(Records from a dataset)

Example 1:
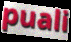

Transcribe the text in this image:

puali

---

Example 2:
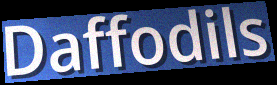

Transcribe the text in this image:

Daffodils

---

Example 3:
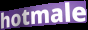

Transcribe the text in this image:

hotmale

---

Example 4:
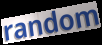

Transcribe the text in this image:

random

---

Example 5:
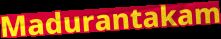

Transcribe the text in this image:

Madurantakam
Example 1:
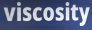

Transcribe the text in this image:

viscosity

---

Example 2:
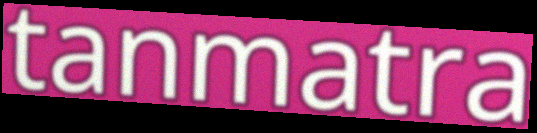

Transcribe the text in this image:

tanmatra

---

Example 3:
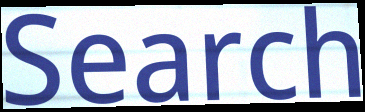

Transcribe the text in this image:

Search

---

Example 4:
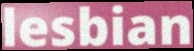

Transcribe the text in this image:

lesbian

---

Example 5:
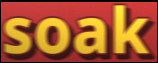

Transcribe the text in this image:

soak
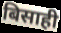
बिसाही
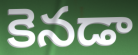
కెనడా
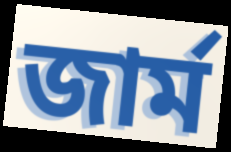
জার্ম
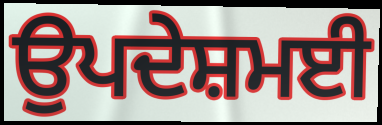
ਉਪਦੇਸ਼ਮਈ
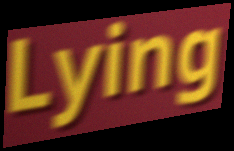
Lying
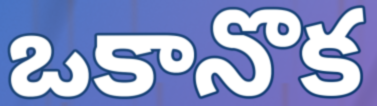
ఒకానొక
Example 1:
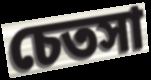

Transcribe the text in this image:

Stated exercise:
Reproduce all of the items above word for word, leaving out the pictures.

Answer for the task:
Example 1:

Transcribe the text in this image:

puali

---

Example 2:

Transcribe the text in this image:

Daffodils

---

Example 3:

Transcribe the text in this image:

hotmale

---

Example 4:

Transcribe the text in this image:

random

---

Example 5:

Transcribe the text in this image:

Madurantakam
Example 1:

Transcribe the text in this image:

viscosity

---

Example 2:

Transcribe the text in this image:

tanmatra

---

Example 3:

Transcribe the text in this image:

Search

---

Example 4:

Transcribe the text in this image:

lesbian

---

Example 5:

Transcribe the text in this image:

soak
बिसाही
కెనడా
জার্ম
ਉਪਦੇਸ਼ਮਈ
Lying
ఒకానొక
Example 1:

Transcribe the text in this image:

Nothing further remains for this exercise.